Bu konuda serbest radikaller, DNA hasar, insan ömrünün sınırı konularında da egzersiz faydaları saymakla bitmeyecek bir şekilde tıp, teknoloji, genetik araştırmalar ilerledikçe daha çok argümanlar çıkması beklenmelidir.

Ancak her şeyde olduğu gibi bu konuda da aşırıya gitmek, özellikle ileri yaşlarda kaçınılması gereken bir durum olabilir. İleri yaşlarda ultra-maratonlar, her maratona katılmak ve bu suretle kalbe fazla yüklenmek sağlık açısından olumsuz sonuçlara neden olabildiği, bazı araştırmalar ve bizzat yaşanmışlıklarla ortadadır. Bu “fazla” ön-adı (sıfatı) tanımı kişiden kişiye, kalbine, nefesine bağlıdır. Bu konuda spor konusunda da bilgili bir doktora danışmak gerekirse eforlu-EKG ya da başka tıbbi ölçümler yaptırmak rasyonel bir davranış biçimi olacaktır.

1 http://www.runnersworld.com/peak-performance/feb-15-a-telling-tale-of-telomeres-exercise-health-and-aging
2 Telomerler kromozomların uç kısımlarındaki bir parça ve her hücre bölünmesinde kısalıyorlar. Berlirli bir yaştan sonra kısalamayınca hücre bölünmesi yani yenilenmesi duruyor,; bir yerde ömür-ölçer.

“ilaç yerine egzersiz…60 sonrası” için 3 yorum

  1. Özellikle telomer kısmı dikkatimi çekti. Genetik çalışmalarda kilit nokta bu telomerler. Kopyalama çalışmaları neticesinde ortaya çıkan bu telomerlerin kısalma durumu yaşlılığa dalalet. Bilim insanları nasıl kısalmayı yavaşlatırız diye düşünürken sporla da yapabilecek olmak insan için nimet 🙂

    1. Çok doğru; henüz sadece ne olduğunu öğrenebilecek seviyede bilim. Ancak gelecekte bunlarla oynanabilecek hale gelinecek.
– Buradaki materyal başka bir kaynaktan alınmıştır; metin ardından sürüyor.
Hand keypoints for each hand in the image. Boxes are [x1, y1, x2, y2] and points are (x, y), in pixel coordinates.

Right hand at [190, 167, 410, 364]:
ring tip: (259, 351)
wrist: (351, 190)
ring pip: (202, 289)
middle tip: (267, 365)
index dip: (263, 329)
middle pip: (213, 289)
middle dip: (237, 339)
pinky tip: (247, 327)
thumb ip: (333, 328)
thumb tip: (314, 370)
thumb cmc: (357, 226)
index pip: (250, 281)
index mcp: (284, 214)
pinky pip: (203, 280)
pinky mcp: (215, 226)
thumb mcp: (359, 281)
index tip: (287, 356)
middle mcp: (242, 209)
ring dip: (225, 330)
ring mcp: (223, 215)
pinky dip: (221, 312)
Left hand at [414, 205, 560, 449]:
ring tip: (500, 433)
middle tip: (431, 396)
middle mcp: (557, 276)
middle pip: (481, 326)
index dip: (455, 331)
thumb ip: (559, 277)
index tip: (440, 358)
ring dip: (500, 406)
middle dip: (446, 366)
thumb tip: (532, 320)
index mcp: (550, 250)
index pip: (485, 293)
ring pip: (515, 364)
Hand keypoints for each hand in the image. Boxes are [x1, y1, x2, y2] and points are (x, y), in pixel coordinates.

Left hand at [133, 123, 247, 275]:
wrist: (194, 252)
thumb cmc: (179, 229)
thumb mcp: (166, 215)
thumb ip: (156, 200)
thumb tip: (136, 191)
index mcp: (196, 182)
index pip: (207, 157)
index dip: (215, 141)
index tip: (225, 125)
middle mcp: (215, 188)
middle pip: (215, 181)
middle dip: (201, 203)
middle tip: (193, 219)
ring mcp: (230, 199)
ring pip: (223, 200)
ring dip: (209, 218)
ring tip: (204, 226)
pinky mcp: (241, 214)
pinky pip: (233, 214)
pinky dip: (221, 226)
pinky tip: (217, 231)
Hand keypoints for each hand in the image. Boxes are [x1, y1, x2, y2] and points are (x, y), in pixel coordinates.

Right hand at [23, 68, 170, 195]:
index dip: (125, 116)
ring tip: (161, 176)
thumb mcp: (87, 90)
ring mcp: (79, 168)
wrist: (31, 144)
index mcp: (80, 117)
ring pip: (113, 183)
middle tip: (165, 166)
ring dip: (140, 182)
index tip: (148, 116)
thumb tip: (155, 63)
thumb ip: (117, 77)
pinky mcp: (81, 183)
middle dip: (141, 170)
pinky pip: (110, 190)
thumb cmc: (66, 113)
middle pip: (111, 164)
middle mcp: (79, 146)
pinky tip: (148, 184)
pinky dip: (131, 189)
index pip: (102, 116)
Telomerler kromozomların ucunda bulunan bir yapı. Senin de belirttiğin gibi her hücre bölünmesinde, yani yaşlandıkça, yei hücreler daha kısa telomerli olarak geliyor; böylece devam ediyor; ta ki artık hücreler bölünmeyecek hale gelinceye kadar. O zaman da yeni hücreler üretilemeyeceğinden canlılığın sonuna erişilmiş olunuyor.
      Şimdilik bilimin erişemediği bu teknoloji spor sayesinde otomatik olarak kazanılmış oluyor. Tabi burada telomer kısalmasını durdurma değil kısalma oranını azaltma söz konusu; diğer bir çok fayda yanında.
      Genetik yapı doğuştan geliyor; ancak bu yapıda genlerin devreye girip girmemesini belirleyen anahtarların yaşam şartları ile açılıp-kapanma olayı etkilenebiliyor. Bu nedenle de genlerde yazılı kodlar spor, çevre, stres, yiyecek, sigara vb. birçok etkenle devreye giriyor ya da pasif kalıyor.